Similarity measures often begin with edit-distance concepts.

Complexity Analysis

Let:

Symbol Meaning
n Length of first string
m Length of second string
Operation Complexity
DP table construction O(nm)
Space (full table) O(nm)
Space (optimized) O(min(n,m))

The quadratic runtime is acceptable for moderate strings but becomes expensive for very large inputs.

Later algorithms and indexing techniques address this limitation.

Edit Distance vs Longest Common Subsequence

These two problems are closely related.

For insertions and deletions only:

distance =
n + m - 2 × LCS

where:

LCS

is the length of the longest common subsequence.

Both problems rely on nearly identical dynamic programming structures.

The difference lies in what the recurrence measures.

Correctness

Every transformation from one string to another ends with one of three operations:

  • Insert
  • Delete
  • Substitute (or match)

The recurrence considers all three possibilities and chooses the minimum cost.

Because every valid edit sequence corresponds to a path through the table, and every table entry records the optimal cost for its prefixes, the final value represents the minimum possible number of edits.

This is a classic optimal-substructure argument.

Common Pitfalls

Do not confuse substrings with subsequences.

Edit distance operates on complete prefixes during dynamic programming.

Be careful when indexing strings. Most implementation bugs arise from off-by-one errors in table construction.

Remember that edit distance is not always symmetric when custom weights are introduced.

For Unicode text, define whether operations apply to bytes, code points, or grapheme clusters.
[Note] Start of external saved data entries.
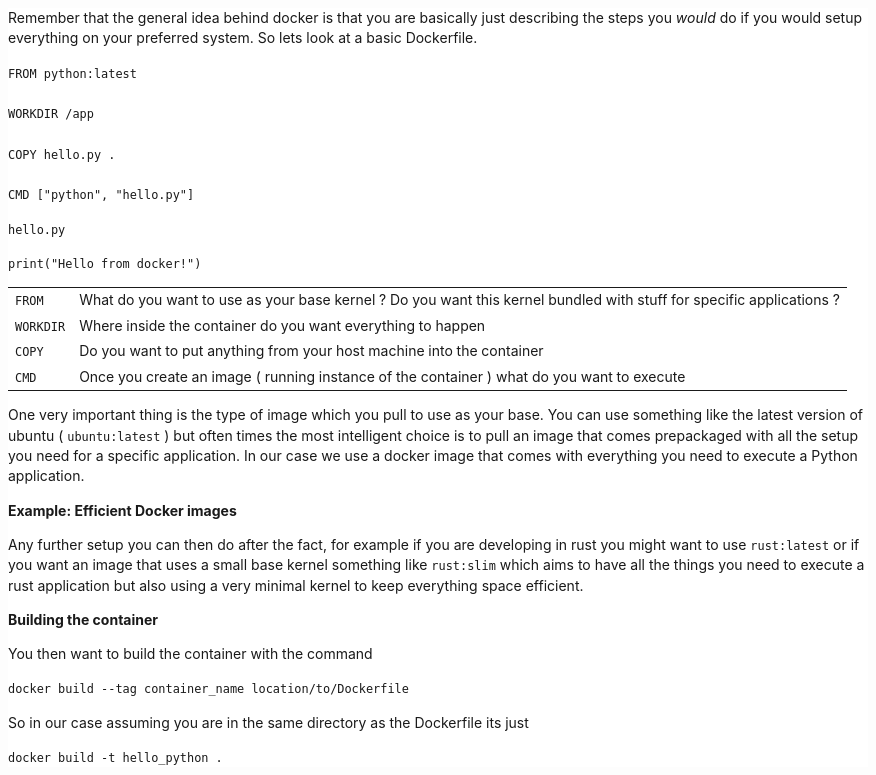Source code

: Remember that the general idea behind docker is that you are basically
just describing the steps you *would* do if you would setup everything
on your preferred system. So lets look at a basic Dockerfile.

``` code
FROM python:latest

WORKDIR /app

COPY hello.py .

CMD ["python", "hello.py"]
```

`hello.py`

``` code
print("Hello from docker!")
```

|           |                                                                                                                      |
|-----------|----------------------------------------------------------------------------------------------------------------------|
| `FROM`    | What do you want to use as your base kernel ? Do you want this kernel bundled with stuff for specific applications ? |
| `WORKDIR` | Where inside the container do you want everything to happen                                                          |
| `COPY`    | Do you want to put anything from your host machine into the container                                                |
| `CMD`     | Once you create an image ( running instance of the container ) what do you want to execute                           |

One very important thing is the type of image which you pull to use as
your base. You can use something like the latest version of ubuntu (
`ubuntu:latest` ) but often times the most intelligent choice is to pull
an image that comes prepackaged with all the setup you need for a
specific application. In our case we use a docker image that comes with
everything you need to execute a Python application.

**Example: Efficient Docker images**

Any further setup you can then do after the fact, for example if you are
developing in rust you might want to use `rust:latest` or if you want an
image that uses a small base kernel something like `rust:slim` which
aims to have all the things you need to execute a rust application but
also using a very minimal kernel to keep everything space efficient.

**Building the container**

You then want to build the container with the command

``` code
docker build --tag container_name location/to/Dockerfile
```

So in our case assuming you are in the same directory as the Dockerfile
its just

``` code
docker build -t hello_python . 
```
Different choices produce different distances.

Takeaway

Edit distance replaces the binary notion of match versus mismatch with a quantitative notion of similarity. By modeling insertions, deletions, and substitutions as transitions in a dynamic programming table, it provides a principled way to compare strings that are almost, but not exactly, the same. This idea appears throughout information retrieval, computational biology, machine learning, and natural language processing, where imperfect matches are often more important than exact ones.